X Slider Background Settings
The Mahars say they hope conditions allow them to complete the harvest, which goes to the Drayton, N.D., factory of American Crystal Sugar Co.
"It'll be hard to get ''em," Scott says. "It won't totally dry up, but I think we'll be able to lift them up and pull the trucks around to make it all work."
Scott thought getting back in on Saturday, Oct. 19, might be possible, assuming no new precipitation.
"I think we've got time yet," his father, Pat, says. "Hopefully the forecast gets better toward the end of the week. It's going to be difficult, but we have the equipment to slog it through. We have some very good help that have worked for us for a long time. We have confidence in them as well as us."
Scott says the farm has received 12 to 13 inches of precipitation in the previous three weeks. Before that, they had a summer of low moisture. The soil accepted and absorbed the first 7 inches or so within three to four days.
"It was dry for the sugar beet crop, but it also made it through. It was not growing very well in July, and the beginning of August, but it started growing as soon as it rained." Scott says he had expected about 20 tons per acre on beets, but it's looking better than that today. "I think the sugar content and quality are "hanging in there" at that 18 to 18.5%," Scott said.
Quality is relevant if they can get the beets out of the field.
Crystal Sugar, a farmer-owned cooperative based in Moorhead, Minn., stood at about 3.7 million tons harvested as of Tuesday, Oct. 15, about 33% of the "expected crop." The company board allowed a planting tolerance of 73% to 78% of the shares owned at spring planting time. The company allowed an extra 9,800 acres because of the later spring planting.
The company has five factory districts and the East Grand Forks, Minn., and Hilllsboro, N.D., factory districts appeared to be the wettest, followed by Crookston, Minn. The Moorhead, Minn., factory was in better shape.
"While this situation appears ominous, the cooperative has faced these challenges before and remains optimistic that the weather conditions will improve and permit most shareholders to resume harvest," the company said in a statement. Sugar beets were harvested well into November in 2018, the company said.
No piling stations were operating Tuesday, but Brian Ingulsrud, vice president of agriculture, expected some might resume at the end of the week.

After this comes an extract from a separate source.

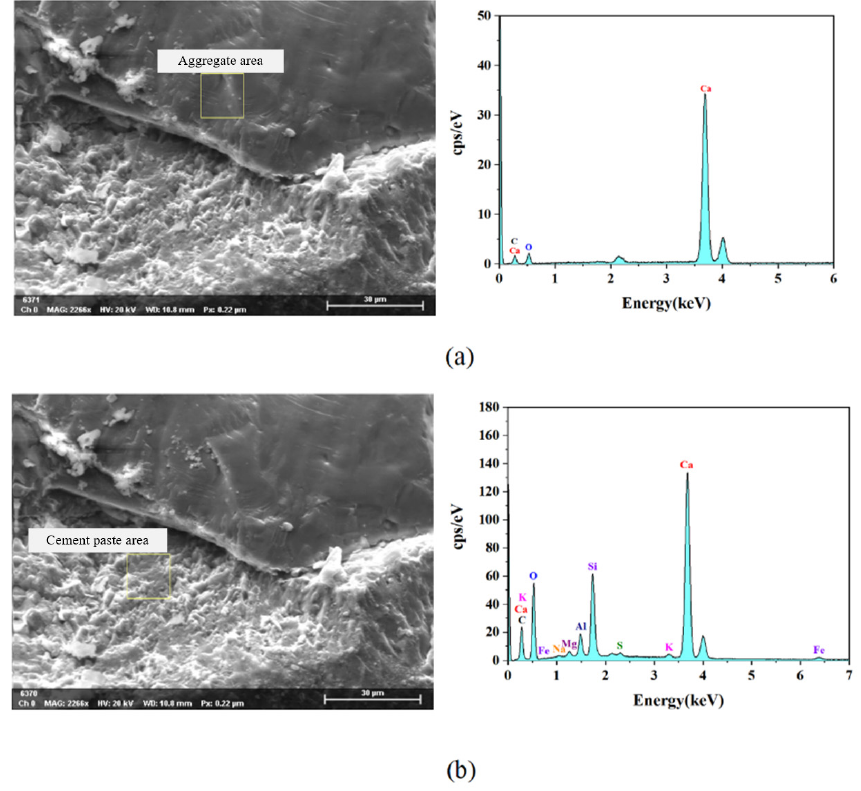
Figure 15. EDS spectrum of ITZ ( a ) aggregate area; ( b ) hardened cement paste area. Table 3. Contents of each element in energy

Ingulsrud said the company had "a little over a week of easily-available" beets to use, or about 1 million tons. He said if they go more than a week without harvesting, they'd be able to free up some beets that "aren't as easily accessible."
Company officials said it was too speculative to comment how growers would share fixed costs in the case of a crop failure. They also declined to speculate on what the percentage of harvest is required for the company to break-even, or to discuss whether sugar sales are made in advance of a crop being harvested and processed.
They acknowledged that beets harvested in wet conditions tend to be muddy, which tends to increase processing costs.The long-term bugaboo would be premature, extreme cold weather, which could lock beets into the soil and damage them so they can't be stored and processed.
The co-op typically issues an initial payment for a year's beets on Nov. 15.
Pat Mahar says the timing of payments is important in dealing with landlords, but says landowners typically "want good farmers on their land."
Pat recalls being in high school in 1959 and helping his father. "We got a fall like this and we didn't get 'em out. We tried but we also didn't have the equipment (they have today). But the ground got too hard. We couldn't finish. You can't buck Mother Nature."
Relatively few unharvested beets around the Mahar farm appear to have had the tops removed in preparation for harvest. Intact tops can be very effective in providing cover in light freezes. "Mid-20s, it gets borderline," Pat says, of potential freeze damage.
Even at its best, this kind of harvest is likely to be hard on equipment, and — more importantly — on people, Pat says.The farm has five full-time people and another 15 to 16 part-time, seasonal. "Our full-time people are doing some maintenance. Our part-timers are sitting around doing not a whole lot, and they're getting antsy.
"We have truck drivers that come from a long distance away, and we need to keep them around," he says.
The Mahars also have other crops to harvest — nearly 1,300 acres of soybeans, 600 acres of pinto beans and 700 acres of corn. But the beets are the centerpiece.
"I want to believe we'll get them all," says Pat, a former board member for American Crystal, and a former president of the American Sugarbeet Growers Association. Mahar describes the sugar beet crop and industry as the "economic engine" of the Red River Valley.
Even with the heavy snow, the Mahars think their situation is as good as any beet area in the Red River Valley. The Mahars' sugar beets were still partially buried in snow on Tuesday, but the leaves showed no frost damage and should go into piling stations in good shape.
"I'm worried about my own, but I'm worried about the whole valley," Pat says. "We need every beet to make a substantial payment to the shareholders." In the co-op structure, the co-op pays the bills first and what's left is shared among the shareholders.
"We need the good Lord to give us some good weather," Pat says. "We need to get some sunshine and dry weather for two to three weeks and then we'll be able wrap things up in fine fashion."